— GIVEN TASK —
Reproduce the lines below character for character, leaving out the pictures.
____
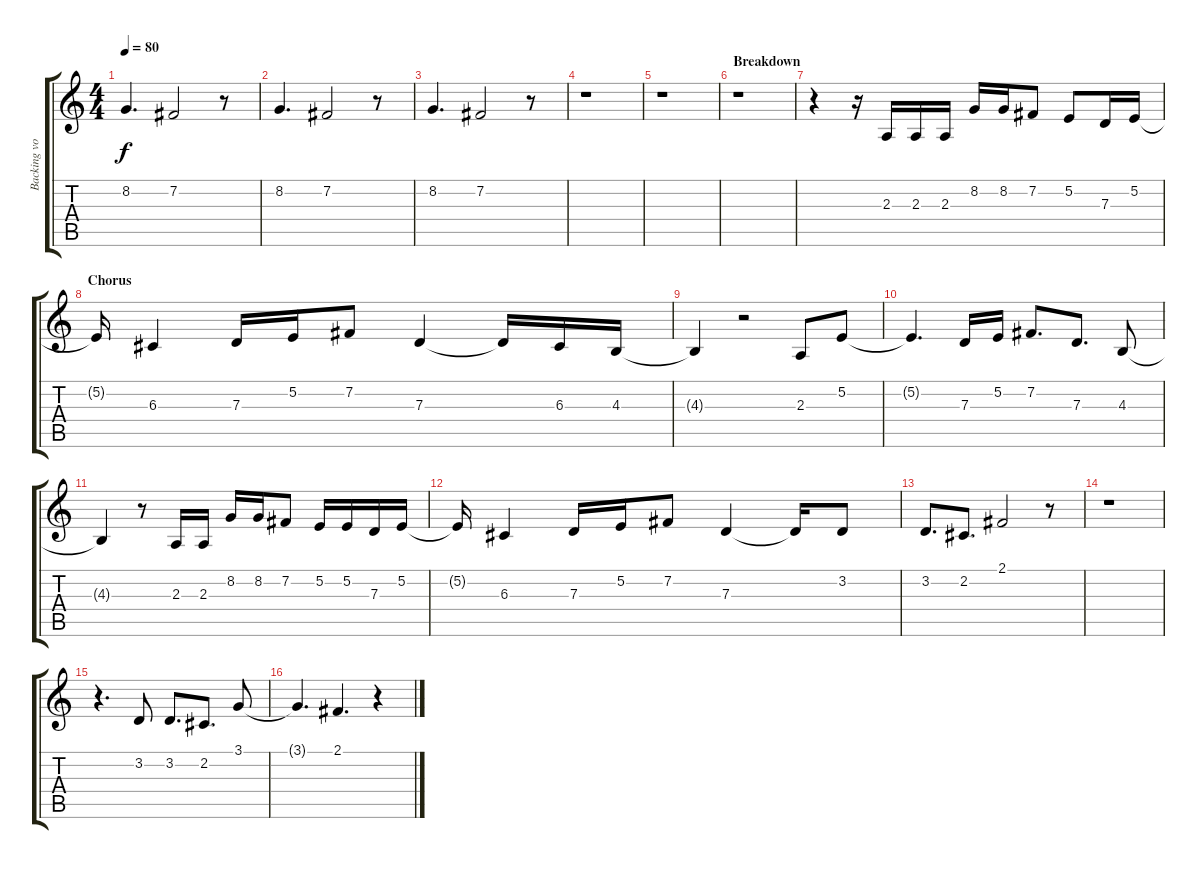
\track ("Backing vocals 1" "Backing vo") {instrument acousticgrandpiano}
\staff {score tabs}
\tuning (E4 B3 G3 D3 A2 E2) {hide}
\ts (4 4)
\tempo 80
\clef g2
\ks c
8.2.4{d dy f} 7.2.2 r.8 |
8.2.4{d} 7.2.2 r.8 |
8.2.4{d} 7.2.2 r.8 |
r.1 |
r.1 |
\section ("" "Breakdown")
r.1 |
r.4 r.16 2.3.16 2.3.16 2.3.16 8.2.16 8.2.16 7.2.8 5.2.8 7.3.16 5.2.16 |
\section ("" "Chorus")
5.2{t}.16 6.3.4 7.3.16 5.2.16 7.2.8 7.3.4 7.3{t}.16 6.3.16 4.3.16 |
4.3{t}.4 r.2 2.3.8 5.2.8 |
5.2{t}.4{d} 7.3.16 5.2.16 7.2.8{d} 7.3.8{d} 4.3.8 |
4.3{t}.4 r.8 2.3.16 2.3.16 8.2.16 8.2.16 7.2.8 5.2.16 5.2.16 7.3.16 5.2.16 |
5.2{t}.16 6.3.4 7.3.16 5.2.16 7.2.8 7.3.4 7.3{t}.16 3.2.8 |
3.2.8{d} 2.2.8{d} 2.1.2 r.8 |
r.1 |
r.4{d} 3.2.8 3.2.8{d} 2.2.8{d} 3.1.8 |
3.1{t}.4{d} 2.1.4{d} r.4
____
— EXERCISE ANSWER —
\track ("Backing vocals 1" "Backing vo") {instrument acousticgrandpiano}
\staff {score tabs}
\tuning (E4 B3 G3 D3 A2 E2) {hide}
\ts (4 4)
\tempo 80
\clef g2
\ks c
8.2.4{d dy f} 7.2.2 r.8 |
8.2.4{d} 7.2.2 r.8 |
8.2.4{d} 7.2.2 r.8 |
r.1 |
r.1 |
\section ("" "Breakdown")
r.1 |
r.4 r.16 2.3.16 2.3.16 2.3.16 8.2.16 8.2.16 7.2.8 5.2.8 7.3.16 5.2.16 |
\section ("" "Chorus")
5.2{t}.16 6.3.4 7.3.16 5.2.16 7.2.8 7.3.4 7.3{t}.16 6.3.16 4.3.16 |
4.3{t}.4 r.2 2.3.8 5.2.8 |
5.2{t}.4{d} 7.3.16 5.2.16 7.2.8{d} 7.3.8{d} 4.3.8 |
4.3{t}.4 r.8 2.3.16 2.3.16 8.2.16 8.2.16 7.2.8 5.2.16 5.2.16 7.3.16 5.2.16 |
5.2{t}.16 6.3.4 7.3.16 5.2.16 7.2.8 7.3.4 7.3{t}.16 3.2.8 |
3.2.8{d} 2.2.8{d} 2.1.2 r.8 |
r.1 |
r.4{d} 3.2.8 3.2.8{d} 2.2.8{d} 3.1.8 |
3.1{t}.4{d} 2.1.4{d} r.4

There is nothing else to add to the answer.